The phone rang again when a hummingbird was trapped in a neighbor's house, but that call was calm compared to the mouse call. As I answered the phone, a voice screamed at me "There's a mouse caught in a trap under my kitchen sink." When the caller told me she was talking to me while standing on the kitchen counter, I knew it was serious situation. She explained 1 was the only male in Los Alamos close enough to remove the mouse in an acceptably short period of time. When I arrived a few minutes later, the kids let me in; their mother was still perched on the counter in a state of panic. Amid all the commotion, the mouse had freed itself and was again roaming the walls to terrorize on yet another day.
Not all the potential duties of the neighborhood dad are small favors. A new woman at playgroup told how she and her husband had just bought some land and were planning to build the house of their dreams. When she heard that as a young man I had been a framing carpenter, she pounced. "Could you help us with the carpentry?" I agreed, thinking nothing would come of it. But that summer I spent four weeks of backbreaking labor (and loving every minute of it) framing the house with her father-in-law, while she took care of my daughter all day. What a way to take a break from the regular duties of a full-time dad!
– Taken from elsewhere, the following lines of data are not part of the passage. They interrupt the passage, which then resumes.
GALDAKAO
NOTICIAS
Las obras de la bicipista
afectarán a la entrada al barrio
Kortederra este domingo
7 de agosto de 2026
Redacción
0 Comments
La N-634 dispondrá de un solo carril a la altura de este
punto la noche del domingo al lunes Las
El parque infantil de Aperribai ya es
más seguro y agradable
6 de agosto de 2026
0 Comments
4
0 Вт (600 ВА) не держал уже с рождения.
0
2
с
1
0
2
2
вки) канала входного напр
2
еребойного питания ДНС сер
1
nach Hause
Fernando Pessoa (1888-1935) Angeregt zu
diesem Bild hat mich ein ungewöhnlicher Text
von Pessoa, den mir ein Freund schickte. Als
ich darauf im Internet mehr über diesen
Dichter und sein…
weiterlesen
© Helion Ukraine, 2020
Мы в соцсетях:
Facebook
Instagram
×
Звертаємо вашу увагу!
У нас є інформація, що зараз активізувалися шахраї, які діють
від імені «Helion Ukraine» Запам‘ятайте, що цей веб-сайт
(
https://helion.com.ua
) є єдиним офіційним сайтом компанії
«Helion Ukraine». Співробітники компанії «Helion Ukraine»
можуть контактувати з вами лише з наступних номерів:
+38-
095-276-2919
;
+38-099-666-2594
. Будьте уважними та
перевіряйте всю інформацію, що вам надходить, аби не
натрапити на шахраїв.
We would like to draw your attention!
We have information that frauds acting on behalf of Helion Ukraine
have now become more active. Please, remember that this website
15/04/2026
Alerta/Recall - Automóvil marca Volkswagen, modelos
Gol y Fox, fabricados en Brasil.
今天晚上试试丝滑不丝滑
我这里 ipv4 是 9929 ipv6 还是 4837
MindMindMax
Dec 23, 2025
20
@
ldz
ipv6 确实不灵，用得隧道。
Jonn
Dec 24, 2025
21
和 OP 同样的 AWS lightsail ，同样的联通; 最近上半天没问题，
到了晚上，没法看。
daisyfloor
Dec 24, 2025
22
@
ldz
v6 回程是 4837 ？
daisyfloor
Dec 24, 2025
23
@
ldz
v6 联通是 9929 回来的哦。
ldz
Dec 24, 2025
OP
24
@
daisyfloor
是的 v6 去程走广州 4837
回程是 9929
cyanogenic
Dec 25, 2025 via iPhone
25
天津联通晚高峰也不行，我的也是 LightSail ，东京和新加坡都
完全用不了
I must admit that being a neighborhood dad is not all work. Each year during the first week of May I have a standing agreement to act as fly-fishing guide for a playgroup mom's visiting father. It is a cooperative agreement; I provide the secret fishing locations, and in return I get a week, with child care provided as part of the deal. I could use some more deals like that.
Now, even the neighborhood men are catching on. When one husband told his seven month pregnant wife he would be out of town on business next month, she was mildly concerned. "It's okay, he explained, "Craig is just around the corner."
I think this neighborhood dad thing could go a bit too far.